L’ho mangiato tutto, il melograno. Ho schiacciato i chicchi sotto i denti, uno a uno, ne ho assaporato il succo agro e ho inghiottito i semi duri. Un melograno fatto di ignoranza, violenza, sospetto, insinuazioni. Un succo che sapeva di fango e veleno. Un seme fatto di vuoto, un vuoto nauseabondo che non deve, non dovrebbe, contribuire a generare nessun’altra pianta, non dovrebbe contribuire a dare nessun altro frutto.
A ogni passo che compio, spalle all’emiciclo, assaporo di nuovo il sapore di un chicco. Non sento i rumori dell’aula dietro di me, sento però nella mia testa le domande, “Sei colpevole?”. Un passo, un chicco, “Hai diffuso dei virus per poter vendere i vaccini?”. Un passo, un chicco, per strada la gente che mi additava: “È quella che scatena le epidemie.” Un passo, un chicco, “Deve morire con gli stessi virus che ha sparso.”

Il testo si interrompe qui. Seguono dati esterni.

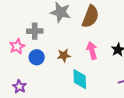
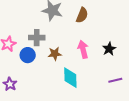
brown semicircle: (90, 16) -> (82, 15), size x0.7
gray cross: (35, 31) -> (37, 38), moved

Ho appena letto una lettera ai miei colleghi della Camera. Una lettera che ho meditato per mesi, parola per parola. Una lettera che ho deciso di non permeare con lo stesso aspro del melograno che ho dovuto ingoiare io, anche se avrei voluto gridare quanto è stato difficile, quanta ingiustificata vergogna ho mandato giù assieme ai semi, quanto è ingiusto che una madre debba essere costretta a sostenere lo sguardo della figlia che le racconta di quanto di brutto i compagni le abbiano detto per cose che la madre non ha mai fatto. E io lo sapevo di non aver fatto nulla di ciò che mi veniva attribuito, ma non bastava, non contava. Ora l’ha sancito anche un tribunale, ma non basta nemmeno questo. Non basta a me.
Sono davanti alla porta, dietro di me tutto quello che ho passato, davanti un incarico in un importante centro di ricerca in Florida. Un secondo e sarò fuori, ma vi prego, non parlate di cervello in fuga nel mio caso, io ho fatto di tutto per restare.
Un secondo e tutto potrà ricominciare.